Пролог
За столом сидели двое. В уютном ресторанном зале царила тишина, cюда почти не долетали звуки шумной Москвы, и, несмотря на то что за окном уже плавился июнь, здесь было прохладно и как-то сумрачно.
Бизнес-ланч был уже позади, и на столе стоял ароматный кофе в маленьких белых чашечках.
Один из сидевших за столом поджал губы и подался вперед, cложив руки домиком.
– Ты уверен в этом?
Его собеседник минуту-другую разглядывал его, cловно видел впервые, и наконец бросил:
– Да. На сто процентов.
– Ну тогда… – Он взяв чашку, cделал один глоток. – Я думаю: медлить не стоит.
– Конечно. Поджимает время. До осени это все надо провернуть: чем скорее – тем лучше. Это будет хорошая новость. Для нас.
– Да.
– Нужно найти его. Обязательно, а потом будем дeйствовать по обстановке.
– Пусть покопается в этом дерьме. От такого отмажешься не сразу – если вообще отмажешься! Во всяком случае, на его карьере будет поставлен жирный крест, что нам и требуется. Не так ли?
– Да!
Первый мужчина посмотрел на своего собеседника.
– Ты уверен, что у нас все получится?
– Конечно, обязательно получится. У меня все рассчитано и спланировано – не может не получиться.
– Тогда за наш успех! За удачу! – Мужчина поднял чашку как бокал с вином и залпом осушил ее.
* * *
На кассету я наткнулась сразу, как только открыла ящик своего стола. Я всегда была привержена определенному порядку: все рабочие материалы у меня лежали в первом и втором ящиках стола. В третьем у меня были старые записные книжки, новые блокноты и всякие канцелярские мелочи.
Эта видеокассета лежала в первом ящике. Поверх нее – клочок бумаги с наспех нацарапанными словами: Ольге Варфоломеевой. Кто-то оставил для меня этот материал.
Но почему не написали – от кого?
Я нахмурилась.
Иногда я устраивала своим журналистам и репортерам капитальную головомойку. Малейших провинностей я не прощала, потому что в журналистике мелочей не бывает. Ничего, я устрою этому раздолбаю по полной, решила я.
В комнату заглянула моя помощница Леночка Штанько – миниатюрная блондинка с ресницами невероятной длины.
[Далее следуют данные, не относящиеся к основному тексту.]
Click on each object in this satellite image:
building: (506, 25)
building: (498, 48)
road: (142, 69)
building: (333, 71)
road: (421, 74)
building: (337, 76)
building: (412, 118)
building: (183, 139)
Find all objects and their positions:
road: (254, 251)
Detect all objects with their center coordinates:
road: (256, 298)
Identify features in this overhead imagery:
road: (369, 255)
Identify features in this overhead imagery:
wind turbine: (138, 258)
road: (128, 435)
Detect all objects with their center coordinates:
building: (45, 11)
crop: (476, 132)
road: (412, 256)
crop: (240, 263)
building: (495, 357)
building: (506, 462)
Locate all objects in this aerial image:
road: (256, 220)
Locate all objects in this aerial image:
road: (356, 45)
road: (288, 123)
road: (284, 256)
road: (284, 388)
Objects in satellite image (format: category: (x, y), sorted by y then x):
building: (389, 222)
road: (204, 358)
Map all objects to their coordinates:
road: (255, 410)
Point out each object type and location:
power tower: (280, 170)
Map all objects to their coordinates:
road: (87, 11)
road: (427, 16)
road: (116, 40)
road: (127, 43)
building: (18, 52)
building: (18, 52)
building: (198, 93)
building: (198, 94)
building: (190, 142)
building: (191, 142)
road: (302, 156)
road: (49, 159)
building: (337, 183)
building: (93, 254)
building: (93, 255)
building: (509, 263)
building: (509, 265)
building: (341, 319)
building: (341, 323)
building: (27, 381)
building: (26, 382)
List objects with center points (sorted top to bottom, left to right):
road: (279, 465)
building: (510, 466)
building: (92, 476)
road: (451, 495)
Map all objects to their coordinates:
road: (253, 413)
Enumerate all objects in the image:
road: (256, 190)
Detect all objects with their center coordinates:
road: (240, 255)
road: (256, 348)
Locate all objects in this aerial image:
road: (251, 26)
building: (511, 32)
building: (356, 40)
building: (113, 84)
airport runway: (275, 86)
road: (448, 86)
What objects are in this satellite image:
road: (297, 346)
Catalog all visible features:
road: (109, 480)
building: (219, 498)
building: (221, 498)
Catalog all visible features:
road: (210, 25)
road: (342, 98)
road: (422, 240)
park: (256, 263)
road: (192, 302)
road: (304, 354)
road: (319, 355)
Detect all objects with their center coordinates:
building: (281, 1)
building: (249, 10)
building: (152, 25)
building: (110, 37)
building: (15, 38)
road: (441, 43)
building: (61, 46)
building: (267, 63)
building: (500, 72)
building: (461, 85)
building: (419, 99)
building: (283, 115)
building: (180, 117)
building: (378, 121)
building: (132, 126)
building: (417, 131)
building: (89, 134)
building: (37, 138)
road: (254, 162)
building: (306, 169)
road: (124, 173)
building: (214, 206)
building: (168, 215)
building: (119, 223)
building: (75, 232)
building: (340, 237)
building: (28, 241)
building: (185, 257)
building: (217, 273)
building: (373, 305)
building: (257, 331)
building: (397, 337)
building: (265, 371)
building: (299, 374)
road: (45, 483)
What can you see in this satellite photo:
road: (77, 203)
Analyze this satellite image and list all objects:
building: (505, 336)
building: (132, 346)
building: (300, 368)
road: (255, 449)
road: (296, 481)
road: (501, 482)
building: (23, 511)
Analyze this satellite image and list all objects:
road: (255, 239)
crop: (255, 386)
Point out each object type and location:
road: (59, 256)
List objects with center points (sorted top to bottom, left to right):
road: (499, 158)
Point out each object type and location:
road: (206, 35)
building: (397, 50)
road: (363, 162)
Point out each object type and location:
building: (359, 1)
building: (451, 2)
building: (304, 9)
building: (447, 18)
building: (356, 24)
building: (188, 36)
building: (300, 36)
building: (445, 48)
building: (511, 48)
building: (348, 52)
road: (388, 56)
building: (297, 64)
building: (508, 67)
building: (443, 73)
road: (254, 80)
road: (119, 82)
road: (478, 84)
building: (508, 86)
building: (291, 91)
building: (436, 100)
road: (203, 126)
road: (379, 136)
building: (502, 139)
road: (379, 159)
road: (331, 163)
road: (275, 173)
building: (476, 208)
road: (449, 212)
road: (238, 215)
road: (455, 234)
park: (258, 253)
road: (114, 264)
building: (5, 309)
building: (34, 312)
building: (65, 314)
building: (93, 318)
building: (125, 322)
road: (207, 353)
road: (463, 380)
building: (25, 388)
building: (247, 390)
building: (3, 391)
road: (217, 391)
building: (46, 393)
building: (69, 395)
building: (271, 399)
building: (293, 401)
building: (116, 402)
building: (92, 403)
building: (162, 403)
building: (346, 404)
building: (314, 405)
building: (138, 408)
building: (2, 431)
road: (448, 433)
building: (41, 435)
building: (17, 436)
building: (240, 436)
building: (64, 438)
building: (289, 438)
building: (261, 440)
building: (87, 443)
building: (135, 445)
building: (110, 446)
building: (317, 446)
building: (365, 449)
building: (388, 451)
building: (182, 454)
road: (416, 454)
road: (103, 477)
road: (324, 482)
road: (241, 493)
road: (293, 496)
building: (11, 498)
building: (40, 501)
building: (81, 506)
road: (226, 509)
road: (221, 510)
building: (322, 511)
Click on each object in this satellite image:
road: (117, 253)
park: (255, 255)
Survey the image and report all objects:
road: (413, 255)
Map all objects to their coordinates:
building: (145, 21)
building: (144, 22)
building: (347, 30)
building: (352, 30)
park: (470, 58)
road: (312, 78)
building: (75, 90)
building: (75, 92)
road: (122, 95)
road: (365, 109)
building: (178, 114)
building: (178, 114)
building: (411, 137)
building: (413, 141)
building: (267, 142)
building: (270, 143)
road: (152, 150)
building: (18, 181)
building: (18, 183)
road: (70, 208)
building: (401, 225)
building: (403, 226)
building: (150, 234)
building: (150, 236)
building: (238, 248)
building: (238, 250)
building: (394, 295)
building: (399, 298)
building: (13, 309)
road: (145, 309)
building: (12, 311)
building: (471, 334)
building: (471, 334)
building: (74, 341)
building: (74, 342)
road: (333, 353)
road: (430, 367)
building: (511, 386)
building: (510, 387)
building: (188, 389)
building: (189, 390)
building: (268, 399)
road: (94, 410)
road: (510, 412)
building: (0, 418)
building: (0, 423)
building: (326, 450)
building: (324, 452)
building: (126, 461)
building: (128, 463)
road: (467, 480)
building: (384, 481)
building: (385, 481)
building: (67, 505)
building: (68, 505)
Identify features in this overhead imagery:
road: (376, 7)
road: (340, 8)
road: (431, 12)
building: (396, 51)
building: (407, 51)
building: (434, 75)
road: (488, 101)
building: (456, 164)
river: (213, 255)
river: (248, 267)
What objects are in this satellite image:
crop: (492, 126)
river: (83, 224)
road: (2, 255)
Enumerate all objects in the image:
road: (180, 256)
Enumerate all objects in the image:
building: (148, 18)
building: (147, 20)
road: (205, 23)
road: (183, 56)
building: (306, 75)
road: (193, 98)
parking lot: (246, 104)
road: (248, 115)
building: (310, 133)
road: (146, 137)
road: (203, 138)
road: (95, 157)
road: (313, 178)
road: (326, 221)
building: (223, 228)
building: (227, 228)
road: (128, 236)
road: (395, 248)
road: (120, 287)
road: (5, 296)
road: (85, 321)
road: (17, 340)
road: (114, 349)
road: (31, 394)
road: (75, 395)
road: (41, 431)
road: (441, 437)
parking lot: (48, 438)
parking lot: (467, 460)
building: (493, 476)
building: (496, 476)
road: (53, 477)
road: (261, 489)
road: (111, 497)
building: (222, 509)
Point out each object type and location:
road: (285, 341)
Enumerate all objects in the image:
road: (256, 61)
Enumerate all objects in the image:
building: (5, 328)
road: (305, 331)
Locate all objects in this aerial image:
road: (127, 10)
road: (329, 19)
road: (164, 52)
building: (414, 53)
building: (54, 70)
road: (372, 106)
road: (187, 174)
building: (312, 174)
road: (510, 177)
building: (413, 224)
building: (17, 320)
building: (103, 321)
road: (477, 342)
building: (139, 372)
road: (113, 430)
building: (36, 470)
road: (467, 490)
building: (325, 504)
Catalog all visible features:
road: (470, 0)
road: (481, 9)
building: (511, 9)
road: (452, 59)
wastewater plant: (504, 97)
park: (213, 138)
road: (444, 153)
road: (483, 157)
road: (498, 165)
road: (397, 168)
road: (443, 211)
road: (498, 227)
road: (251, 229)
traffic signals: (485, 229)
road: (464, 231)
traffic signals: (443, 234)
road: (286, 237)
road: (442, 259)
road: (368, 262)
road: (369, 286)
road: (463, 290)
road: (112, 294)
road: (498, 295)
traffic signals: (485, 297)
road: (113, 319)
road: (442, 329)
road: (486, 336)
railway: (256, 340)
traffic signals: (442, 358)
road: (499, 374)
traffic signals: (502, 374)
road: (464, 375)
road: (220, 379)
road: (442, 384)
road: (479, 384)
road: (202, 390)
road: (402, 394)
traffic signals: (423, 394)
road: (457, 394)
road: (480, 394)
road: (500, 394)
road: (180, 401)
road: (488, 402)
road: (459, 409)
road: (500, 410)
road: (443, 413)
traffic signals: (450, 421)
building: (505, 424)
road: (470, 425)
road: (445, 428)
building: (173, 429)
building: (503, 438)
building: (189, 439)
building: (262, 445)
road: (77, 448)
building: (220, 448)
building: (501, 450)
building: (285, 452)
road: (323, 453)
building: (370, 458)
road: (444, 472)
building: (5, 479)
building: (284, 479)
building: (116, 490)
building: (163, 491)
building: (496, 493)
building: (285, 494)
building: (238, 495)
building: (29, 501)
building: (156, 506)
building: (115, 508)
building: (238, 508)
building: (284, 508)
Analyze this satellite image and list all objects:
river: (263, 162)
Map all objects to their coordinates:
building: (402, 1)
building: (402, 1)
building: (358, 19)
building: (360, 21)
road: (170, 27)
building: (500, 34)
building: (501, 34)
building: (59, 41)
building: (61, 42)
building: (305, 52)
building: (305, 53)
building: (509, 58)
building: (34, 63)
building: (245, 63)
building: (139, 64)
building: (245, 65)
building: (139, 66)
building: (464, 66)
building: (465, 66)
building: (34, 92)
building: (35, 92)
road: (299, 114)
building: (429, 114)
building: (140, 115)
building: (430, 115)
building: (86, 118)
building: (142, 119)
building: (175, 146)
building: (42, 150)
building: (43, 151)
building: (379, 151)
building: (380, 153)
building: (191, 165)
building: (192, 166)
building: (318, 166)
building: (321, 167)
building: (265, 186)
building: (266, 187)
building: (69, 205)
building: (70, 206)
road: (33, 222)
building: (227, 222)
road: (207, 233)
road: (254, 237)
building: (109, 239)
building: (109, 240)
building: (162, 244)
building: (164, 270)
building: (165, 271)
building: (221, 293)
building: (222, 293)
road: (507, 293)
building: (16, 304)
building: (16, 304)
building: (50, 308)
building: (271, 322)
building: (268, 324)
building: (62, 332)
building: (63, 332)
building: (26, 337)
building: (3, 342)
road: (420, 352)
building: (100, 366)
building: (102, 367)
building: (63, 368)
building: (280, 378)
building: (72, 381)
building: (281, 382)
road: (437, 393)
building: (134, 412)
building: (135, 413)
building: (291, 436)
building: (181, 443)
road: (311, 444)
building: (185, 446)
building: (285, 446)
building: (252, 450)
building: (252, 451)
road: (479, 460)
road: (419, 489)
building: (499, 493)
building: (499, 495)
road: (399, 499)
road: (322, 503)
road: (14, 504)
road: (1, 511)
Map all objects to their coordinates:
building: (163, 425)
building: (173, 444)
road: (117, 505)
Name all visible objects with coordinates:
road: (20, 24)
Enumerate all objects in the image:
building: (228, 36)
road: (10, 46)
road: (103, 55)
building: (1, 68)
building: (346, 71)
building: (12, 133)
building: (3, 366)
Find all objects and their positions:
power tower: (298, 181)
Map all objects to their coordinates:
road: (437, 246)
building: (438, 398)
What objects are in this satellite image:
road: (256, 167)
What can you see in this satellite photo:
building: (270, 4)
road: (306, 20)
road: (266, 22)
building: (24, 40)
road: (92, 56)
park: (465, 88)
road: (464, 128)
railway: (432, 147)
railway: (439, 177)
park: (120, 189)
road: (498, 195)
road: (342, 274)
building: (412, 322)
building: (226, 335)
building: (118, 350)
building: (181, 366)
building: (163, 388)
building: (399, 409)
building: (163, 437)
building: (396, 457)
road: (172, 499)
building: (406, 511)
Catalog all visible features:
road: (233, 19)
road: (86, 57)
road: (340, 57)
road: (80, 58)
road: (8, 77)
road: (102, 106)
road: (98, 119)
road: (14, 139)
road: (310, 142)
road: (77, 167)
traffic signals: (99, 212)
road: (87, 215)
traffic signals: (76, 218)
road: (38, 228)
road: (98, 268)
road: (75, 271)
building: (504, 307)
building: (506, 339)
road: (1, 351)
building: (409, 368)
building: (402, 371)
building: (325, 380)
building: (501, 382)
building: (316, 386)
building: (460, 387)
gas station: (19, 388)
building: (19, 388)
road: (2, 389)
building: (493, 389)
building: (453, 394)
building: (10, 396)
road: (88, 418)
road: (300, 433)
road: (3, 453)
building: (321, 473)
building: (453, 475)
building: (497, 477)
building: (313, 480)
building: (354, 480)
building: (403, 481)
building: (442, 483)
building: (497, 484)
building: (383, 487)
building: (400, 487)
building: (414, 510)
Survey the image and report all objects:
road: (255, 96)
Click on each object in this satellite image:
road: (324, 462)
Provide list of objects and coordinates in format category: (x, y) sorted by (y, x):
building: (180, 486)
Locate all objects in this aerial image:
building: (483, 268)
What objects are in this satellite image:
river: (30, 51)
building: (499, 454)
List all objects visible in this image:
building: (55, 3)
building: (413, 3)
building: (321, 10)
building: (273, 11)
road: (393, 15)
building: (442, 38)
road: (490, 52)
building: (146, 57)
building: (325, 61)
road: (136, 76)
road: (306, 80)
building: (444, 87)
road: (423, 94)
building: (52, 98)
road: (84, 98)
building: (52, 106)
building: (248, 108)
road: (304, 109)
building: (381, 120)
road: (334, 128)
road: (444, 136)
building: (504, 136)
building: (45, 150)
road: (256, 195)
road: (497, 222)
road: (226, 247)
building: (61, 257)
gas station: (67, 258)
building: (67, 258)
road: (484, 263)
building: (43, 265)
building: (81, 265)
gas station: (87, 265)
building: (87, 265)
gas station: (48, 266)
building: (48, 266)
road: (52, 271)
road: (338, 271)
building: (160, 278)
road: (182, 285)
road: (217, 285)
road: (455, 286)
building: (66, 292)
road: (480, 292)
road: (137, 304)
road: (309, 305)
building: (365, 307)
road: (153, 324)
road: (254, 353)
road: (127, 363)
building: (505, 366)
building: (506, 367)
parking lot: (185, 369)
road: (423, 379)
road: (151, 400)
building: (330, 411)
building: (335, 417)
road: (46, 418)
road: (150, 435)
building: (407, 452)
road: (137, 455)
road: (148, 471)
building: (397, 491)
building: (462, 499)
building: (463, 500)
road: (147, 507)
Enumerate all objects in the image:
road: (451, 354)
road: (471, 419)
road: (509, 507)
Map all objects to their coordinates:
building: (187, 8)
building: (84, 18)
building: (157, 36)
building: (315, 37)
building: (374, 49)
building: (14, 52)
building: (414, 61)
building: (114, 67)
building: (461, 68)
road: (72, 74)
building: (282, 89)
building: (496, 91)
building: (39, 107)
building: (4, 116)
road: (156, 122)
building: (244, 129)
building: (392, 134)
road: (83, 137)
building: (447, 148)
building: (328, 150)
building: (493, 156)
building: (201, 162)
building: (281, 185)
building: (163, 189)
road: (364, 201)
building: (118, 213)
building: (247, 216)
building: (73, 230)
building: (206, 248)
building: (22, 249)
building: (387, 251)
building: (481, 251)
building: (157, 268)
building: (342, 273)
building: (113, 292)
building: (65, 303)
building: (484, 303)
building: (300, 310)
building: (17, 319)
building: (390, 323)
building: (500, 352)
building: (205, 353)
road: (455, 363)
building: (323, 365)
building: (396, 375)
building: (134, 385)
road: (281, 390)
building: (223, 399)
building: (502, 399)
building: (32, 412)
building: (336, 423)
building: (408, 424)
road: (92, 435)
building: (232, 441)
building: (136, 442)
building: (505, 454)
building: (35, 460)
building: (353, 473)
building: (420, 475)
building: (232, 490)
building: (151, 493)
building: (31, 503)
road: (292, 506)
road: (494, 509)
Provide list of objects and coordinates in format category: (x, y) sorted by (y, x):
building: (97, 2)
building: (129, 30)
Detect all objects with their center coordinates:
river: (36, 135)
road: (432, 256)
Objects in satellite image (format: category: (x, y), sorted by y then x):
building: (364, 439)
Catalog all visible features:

– Лен! Ты не знаешь: кто это оставил? – повертела я кассету в руках.
– Нет. А что это? Неопознанный материал?
– Угу. Оставленный неизвестным героем.
– Объявится. Ольга Александровна, Анжела из приемной Диденко звонила. Он просит вас зайти к нему.
Я хмыкнула. Старый хрыч Диденко любил строить из себя крутого босса. И звонил мне не напрямую, а посылал своего секретаря, или секретарь звонил моей помощнице. Таким образом Диденко демонстрировал субординацию. Мне все эти игры бывшего партийного работника были глубоко противны, но если тому хочется попыжиться, то пусть…
Визит к Диденко обычно был пустой тратой времени. Все разговоры сводились либо к лекции на тему: «Развитие современного телевидения» или как улучшить программу «Отражения». Учитывая, что Диденко страдал излишним пустословием, слушать все это было утомительно. А оборвать нельзя. Не так поймет. И вообще, это всего лишь правила телевизионной кухни, где все строго регламентировано и прописано. И по-другому никак нельзя.
Я слушала и кивала головой, вставляя краткие реплики. Я прекрасно понимала, что на хорошем счету у высшего теленачальства, реальных владельцев акций телеканала и спонсоров студии, которая производила мою передачу. А этот мелкий удельный князек просто демонстрировал феодальную дурь и оправдывал просиживание штанов. К убогим и сирым нужно быть снисходительной, думала я в такие моменты.
– Слушай! – И я посмотрела на Леночку. – Скажи, что я уже уехала. Ладно?
Пробки в Москве были всегда. И зимой, когда гололедные дороги превращаются в сущий ад для водителей, и весной, когда разливаются огромные лужи и вода пополам с грязью так и брызжет из-под колес, обливая прохожих и проезжающие мимо машины. Не лучше дело обстоит и осенью, когда все, вернувшись после летнего отдыха, спешат наверстать упущенное и поскорее врубиться в работу. В это время все становятся жутко деловыми и агрессивными. Никто не хочет никому уступать, ругань между водителями превращается в норму, и хочется плюнуть на тачку и пересесть на метро. Но тот, кто уже отравлен автомобильной лихорадкой, навряд ли променяет свою машину на тесноту и давку в метро, и поэтому, кляня все на свете, едет по московским улицам и перекресткам, раздраженно сигналя другим водителям.